Persévérance scolaire

juillet 22, 2016 · Posted in éducation 

Je suis intervenu devant des IEN de la voie professionnelle dans le cadre du Plan national de formation, à Paris au début du mois, pour parler de persévérance scolaire. Approche différente, parce que plus positive, du décrochage scolaire à propos duquel j’interviens régulièrement depuis la publication de mon Dossier d’actualité « Décrochage scolaire : diversité des approches, diversité des dispositifs« . Pourtant, c’est bien de lutte contre le décrochage dont il s’agit, dans son volet prévention.

Je vous renvoie à l’article de blog que j’ai publié sur Éduveille, et vous propose ci-dessous le diaporama que j’ai présenté. Outre un bref rappel sur quelques chiffres du décrochage scolaire et une comparaison rapide avec d’autres pays, je rappelle que la notion de persévérance scolaire apparait explicitement dans la lettre de rentrée 2016-2017 de Mme la ministre, avec une insistance particulière sur la voie professionnelle,  et a fait pour la première fois l’objet d’une semaine dédiée cette année dans chaque académie.

Je présente la définition donnée par le CREPAS (Conseil régional de prévention de l’abandon scolaire – Saguenay-Lac Saint Jean) où la persévérance concerne la « poursuite d’un programme d’étude en vue de l’obtention d’une reconnaissance des acquis », le raccrochage ainsi que la « réinscription d’un individu à un programme d’études après une période d’absence plus ou moins longue ». La persévérance scolaire n’est pas synonyme de réussite scolaire, il s’agit d’encourager les jeunes et de les soutenir. Cela passe par une amélioration des conditions de vie et d’un bien-être psychologique. En fait, en France, on parlerait de climat scolaire.

Voici une définition donnée par les cahiers pédagogiques suite aux journées de la réussite éducative : le concept de persévérance scolaire « met en avant l’idée de faire des efforts (sans tomber dans l’acharnement ou la souffrance) en étant accompagné et celle de continuité du parcours scolaire du jeune, tout en sachant qu’il n’y a pas de modèle de réussite scolaire. La prise en compte est globale. Par ailleurs l’accent est mis sur la prévention du décrochage ».

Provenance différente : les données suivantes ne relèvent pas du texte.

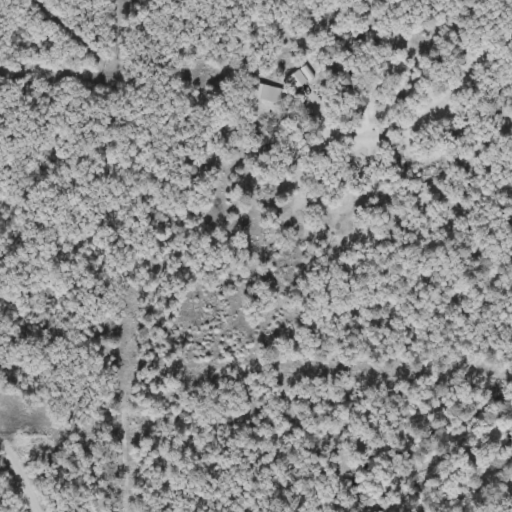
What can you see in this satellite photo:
road: (435, 110)
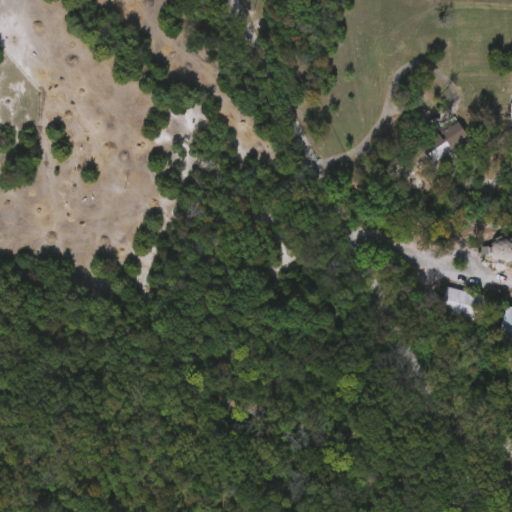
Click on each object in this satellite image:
building: (509, 114)
building: (510, 114)
building: (445, 141)
building: (446, 141)
road: (361, 154)
building: (501, 249)
building: (501, 250)
road: (357, 255)
road: (427, 260)
building: (459, 306)
building: (460, 306)
building: (505, 327)
building: (505, 328)
road: (480, 439)
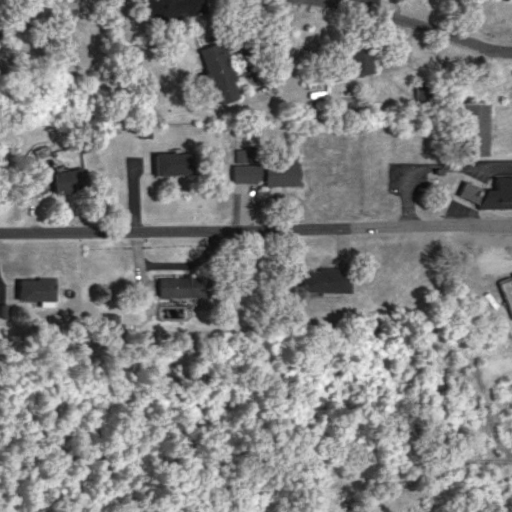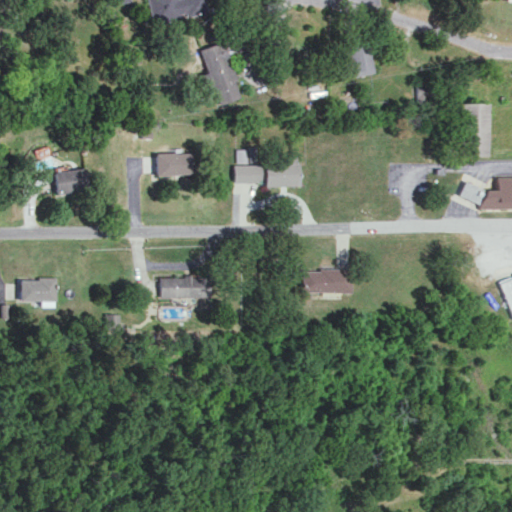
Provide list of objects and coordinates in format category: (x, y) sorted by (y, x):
building: (110, 1)
building: (174, 8)
road: (423, 26)
building: (357, 54)
building: (218, 70)
building: (474, 127)
building: (239, 154)
building: (171, 162)
building: (265, 171)
building: (67, 178)
building: (489, 192)
road: (256, 227)
building: (322, 279)
building: (180, 285)
building: (35, 289)
building: (506, 290)
building: (109, 320)
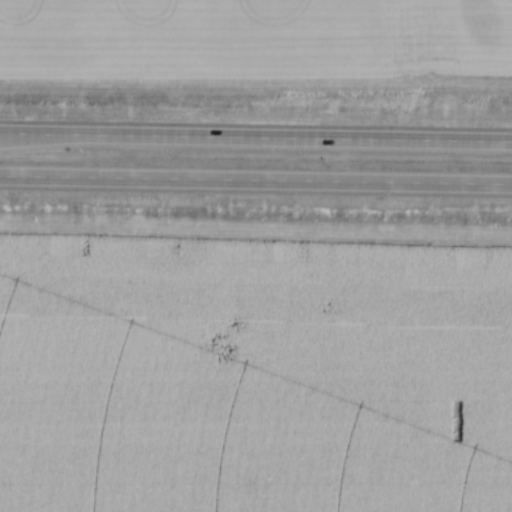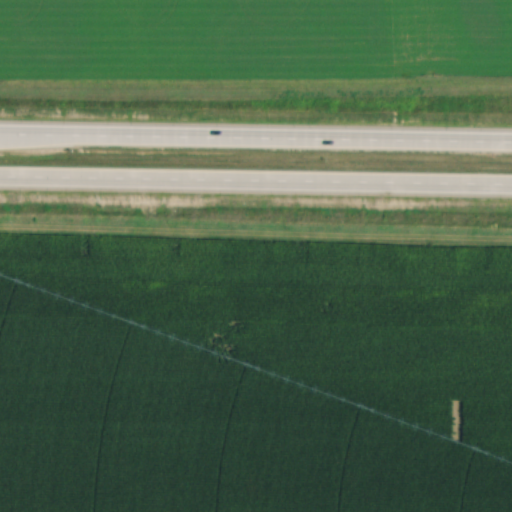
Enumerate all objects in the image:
road: (256, 134)
road: (256, 184)
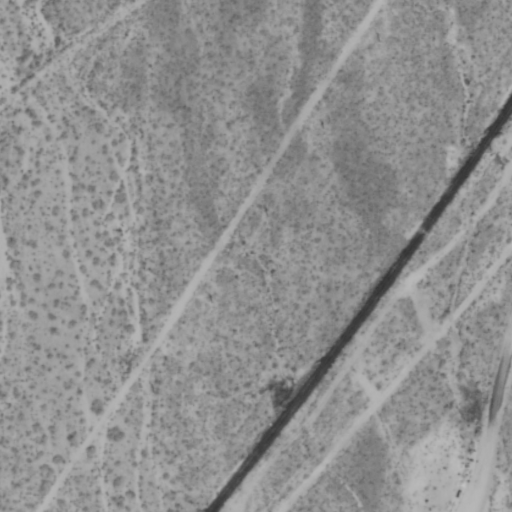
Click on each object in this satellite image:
road: (205, 256)
railway: (363, 308)
road: (487, 421)
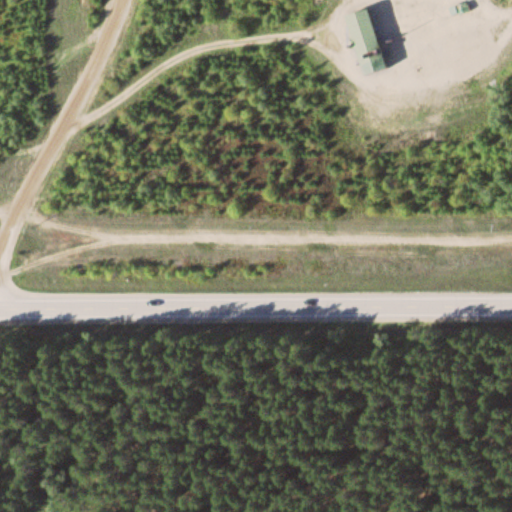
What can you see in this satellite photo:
road: (417, 38)
building: (373, 39)
building: (373, 40)
road: (62, 128)
road: (9, 211)
road: (263, 237)
road: (256, 310)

Aux États-Unis, j’ai croisé la notion de grit pour parler de la disposition que l’on a, ou que l’on peut développer chez les individus, à poursuivre des objectifs à long terme avec passion et persévérance, qui fait écho à la notion de résilience, qui est une compétence qui apparait comme essentielle à développer chez les élèves (voir le resilience-based curriculum du Milwaukee, depuis 1998). Le site Edutopia y consacre une rubrique.

La résilience permet de rebondir. Les élèves résilients font preuve de plus d’autonomie, d’efficacité, d’ouverture, développent de plus grande compétences en résolution de problème, etc.

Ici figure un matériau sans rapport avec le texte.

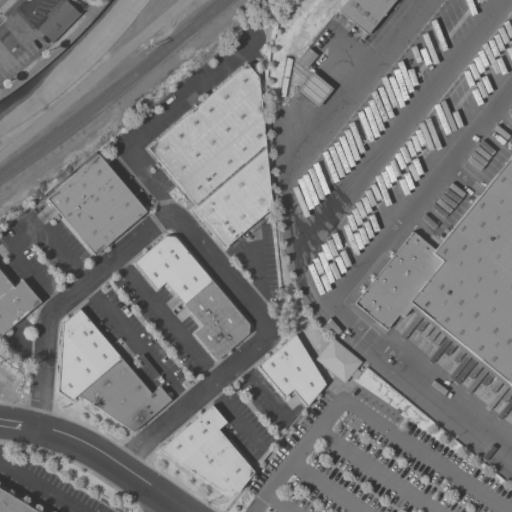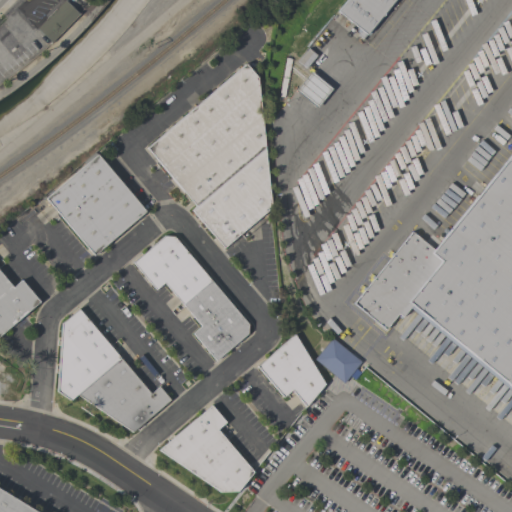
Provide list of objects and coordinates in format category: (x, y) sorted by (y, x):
building: (362, 13)
building: (364, 13)
building: (56, 20)
building: (55, 21)
railway: (173, 45)
road: (92, 78)
road: (158, 120)
railway: (60, 132)
building: (213, 137)
building: (218, 157)
road: (297, 166)
building: (235, 201)
building: (93, 204)
building: (94, 205)
road: (20, 234)
road: (198, 244)
building: (171, 268)
building: (457, 279)
building: (457, 280)
building: (192, 294)
building: (13, 301)
building: (14, 302)
road: (166, 318)
building: (214, 320)
road: (136, 345)
building: (80, 355)
building: (335, 360)
building: (336, 360)
road: (363, 360)
building: (291, 371)
building: (290, 372)
building: (100, 375)
road: (261, 390)
building: (122, 396)
road: (235, 415)
building: (205, 453)
building: (206, 453)
road: (104, 456)
road: (308, 466)
road: (36, 488)
building: (12, 504)
building: (12, 505)
road: (189, 508)
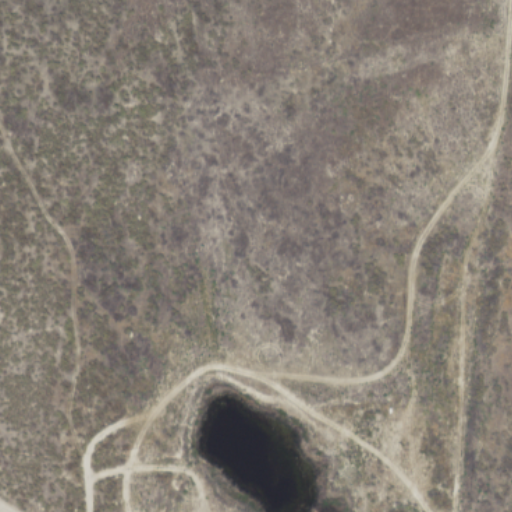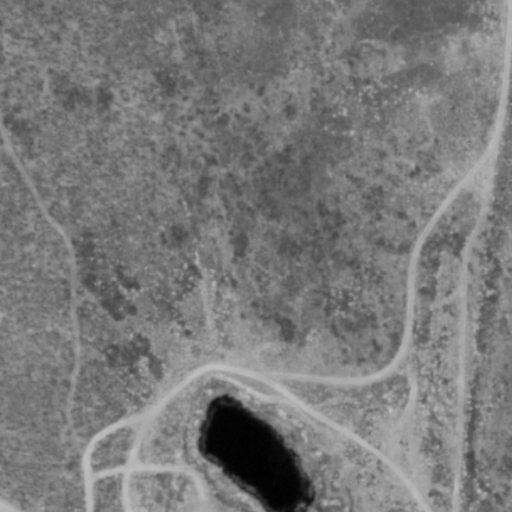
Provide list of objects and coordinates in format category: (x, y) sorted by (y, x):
road: (416, 247)
road: (459, 317)
road: (233, 371)
road: (132, 452)
road: (156, 467)
road: (422, 480)
road: (3, 509)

Bien sûr, cela ne suffit pas et il faut agir sur d’autres facteurs, parmi lesquels le sentiment d’appartenance à l’établissement semble important, ou la nécessité de voir pris en compte les besoins des élèves (besoin de sens, de relation de qualité, de bienveillance, de dignité, de justice, etc.).

Au final, au-delà des questions de persévérance, de motivation, ce qui semble être essentiel, c’est l’engagement des élèves dans leurs apprentissages. Je renvoie au dernier dossier que j’ai publié sur le travail personnel des élèves, et comment penser l’aide à apporter aux élèves pour que ce travail personnel soit rendu possible. Car il ne va pas de soi, il nécessite un vrai travail collectif au sein des établissements scolaires, en lien avec les partenaires impliqués.